_Excerpt to read_
####################

Additionally, we find no reasonable probability that Green's testimony would have changed the outcome of Cochran's trial. Based on the facts Burns reported to police and the time police arrived at Hurt's home, it was not unreasonable for the state court to determine that the crimes were committed around 6:30 P.M. on June 14. Assuming the crimes took place at 6:30 P.M., the time frame for Cochran's alibi was covered by the testimony of Jackie and Mary Reed. According to Green's deposition, Green could only testify that Cochran visited him at some point in the early evening of June 14. This evidence is not sufficiently strong to create a reasonable probability that Green's testimony would have altered the outcome of Cochran's trial, especially since Jackie and Mary Reed provided direct alibi testimony. Thus, the state court's determination that Cochran failed to show prejudice was not contrary to or an unreasonable application of federal law.
For the reasons stated above, we affirm the district court's denial of Cochran's petition.
1. The Honorable Howard F. Sachs, United States District Judge for the Western District of Missouri.
2. Cochran's first trial ended in a mistrial. Cochran was convicted following a second trial. We take these facts from the state court.
3. Cochran raised additional claims in his 29.15 motion and in his federal habeas petition in the district court, but on this appeal he raises only his trial counsel's failure to object to Pruetting's motel testimony and failure to investigate Green.

####################

_Stored data_
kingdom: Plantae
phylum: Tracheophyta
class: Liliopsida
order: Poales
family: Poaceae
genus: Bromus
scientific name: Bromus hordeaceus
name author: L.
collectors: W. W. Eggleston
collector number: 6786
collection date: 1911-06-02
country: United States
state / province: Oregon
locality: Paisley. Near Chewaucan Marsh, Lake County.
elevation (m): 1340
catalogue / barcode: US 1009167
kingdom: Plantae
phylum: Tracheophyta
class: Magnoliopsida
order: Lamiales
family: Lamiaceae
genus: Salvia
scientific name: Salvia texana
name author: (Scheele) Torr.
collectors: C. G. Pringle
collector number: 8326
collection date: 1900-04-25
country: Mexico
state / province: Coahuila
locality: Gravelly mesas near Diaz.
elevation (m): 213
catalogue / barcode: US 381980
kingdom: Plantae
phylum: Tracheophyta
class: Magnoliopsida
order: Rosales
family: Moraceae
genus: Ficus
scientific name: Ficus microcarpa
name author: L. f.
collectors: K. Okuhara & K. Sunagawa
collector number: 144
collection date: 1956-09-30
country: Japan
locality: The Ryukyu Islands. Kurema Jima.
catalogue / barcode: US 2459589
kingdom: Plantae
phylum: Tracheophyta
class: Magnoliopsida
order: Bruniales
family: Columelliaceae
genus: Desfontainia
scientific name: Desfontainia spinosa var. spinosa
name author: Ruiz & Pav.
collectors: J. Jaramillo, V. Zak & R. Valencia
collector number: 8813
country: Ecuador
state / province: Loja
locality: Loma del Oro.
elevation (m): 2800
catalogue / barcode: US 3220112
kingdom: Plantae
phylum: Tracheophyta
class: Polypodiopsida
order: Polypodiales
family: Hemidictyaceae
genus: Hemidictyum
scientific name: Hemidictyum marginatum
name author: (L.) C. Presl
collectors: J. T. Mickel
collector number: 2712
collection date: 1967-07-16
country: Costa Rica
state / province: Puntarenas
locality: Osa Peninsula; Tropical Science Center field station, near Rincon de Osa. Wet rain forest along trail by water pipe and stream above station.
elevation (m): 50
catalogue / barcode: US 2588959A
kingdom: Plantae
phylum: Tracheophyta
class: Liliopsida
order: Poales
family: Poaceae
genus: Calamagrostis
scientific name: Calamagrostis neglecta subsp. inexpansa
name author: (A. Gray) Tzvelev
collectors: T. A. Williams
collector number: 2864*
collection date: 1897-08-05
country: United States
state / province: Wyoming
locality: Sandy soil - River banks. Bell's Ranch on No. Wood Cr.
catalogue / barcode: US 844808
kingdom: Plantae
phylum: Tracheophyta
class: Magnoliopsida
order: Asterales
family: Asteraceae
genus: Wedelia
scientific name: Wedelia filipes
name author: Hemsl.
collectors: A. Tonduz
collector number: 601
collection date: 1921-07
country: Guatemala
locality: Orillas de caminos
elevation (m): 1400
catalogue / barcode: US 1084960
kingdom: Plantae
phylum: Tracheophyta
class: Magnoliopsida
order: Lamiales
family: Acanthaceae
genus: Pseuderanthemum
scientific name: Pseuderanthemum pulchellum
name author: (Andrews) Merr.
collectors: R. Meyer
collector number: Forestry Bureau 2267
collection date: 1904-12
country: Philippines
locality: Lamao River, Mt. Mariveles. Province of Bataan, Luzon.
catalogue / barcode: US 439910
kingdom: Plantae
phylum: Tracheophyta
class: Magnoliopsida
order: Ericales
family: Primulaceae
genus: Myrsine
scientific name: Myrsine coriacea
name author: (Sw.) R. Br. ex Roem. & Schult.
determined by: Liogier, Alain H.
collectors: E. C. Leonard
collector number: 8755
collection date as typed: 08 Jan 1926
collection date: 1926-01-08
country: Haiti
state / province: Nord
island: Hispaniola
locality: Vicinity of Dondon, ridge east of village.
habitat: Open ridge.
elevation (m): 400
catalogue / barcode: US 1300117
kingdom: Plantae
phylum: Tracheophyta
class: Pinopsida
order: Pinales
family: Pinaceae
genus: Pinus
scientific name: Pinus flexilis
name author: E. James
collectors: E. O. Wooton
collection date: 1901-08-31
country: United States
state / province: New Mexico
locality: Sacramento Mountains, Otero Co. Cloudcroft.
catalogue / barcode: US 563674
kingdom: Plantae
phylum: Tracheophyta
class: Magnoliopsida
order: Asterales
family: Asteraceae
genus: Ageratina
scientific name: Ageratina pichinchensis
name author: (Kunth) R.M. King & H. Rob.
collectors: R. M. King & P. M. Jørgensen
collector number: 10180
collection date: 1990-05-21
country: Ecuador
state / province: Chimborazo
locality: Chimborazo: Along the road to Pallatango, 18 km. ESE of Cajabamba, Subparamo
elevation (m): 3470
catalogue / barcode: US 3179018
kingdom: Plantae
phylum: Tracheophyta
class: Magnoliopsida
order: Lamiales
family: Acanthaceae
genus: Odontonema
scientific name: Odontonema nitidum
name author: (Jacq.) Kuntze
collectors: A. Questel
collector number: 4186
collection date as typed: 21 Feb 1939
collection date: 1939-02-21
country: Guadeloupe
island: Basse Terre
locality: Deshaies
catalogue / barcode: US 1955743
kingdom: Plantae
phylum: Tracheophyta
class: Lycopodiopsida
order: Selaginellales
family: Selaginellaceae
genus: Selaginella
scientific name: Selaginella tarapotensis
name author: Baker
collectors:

####################

_Exercises to complete_
• 1. Reproduce the court opinion from "For the reasons" to "to investigate Green.", inclusive.
• 2. Answer these questions using the court opinion above:
(a) Around what time and on what date did the state court determine the crimes were committed?
(b) How did Cochran's first trial end?
(c) Howard F. Sachs is a United States District Judge for which district?

_Results in order_
• 1.
For the reasons stated above, we affirm the district court's denial of Cochran's petition.
1. The Honorable Howard F. Sachs, United States District Judge for the Western District of Missouri.
2. Cochran's first trial ended in a mistrial. Cochran was convicted following a second trial. We take these facts from the state court.
3. Cochran raised additional claims in his 29.15 motion and in his federal habeas petition in the district court, but on this appeal he raises only his trial counsel's failure to object to Pruetting's motel testimony and failure to investigate Green.

• 2.
(a) Around 6:30 P.M. on June 14.
(b) In a mistrial.
(c) The Western District of Missouri.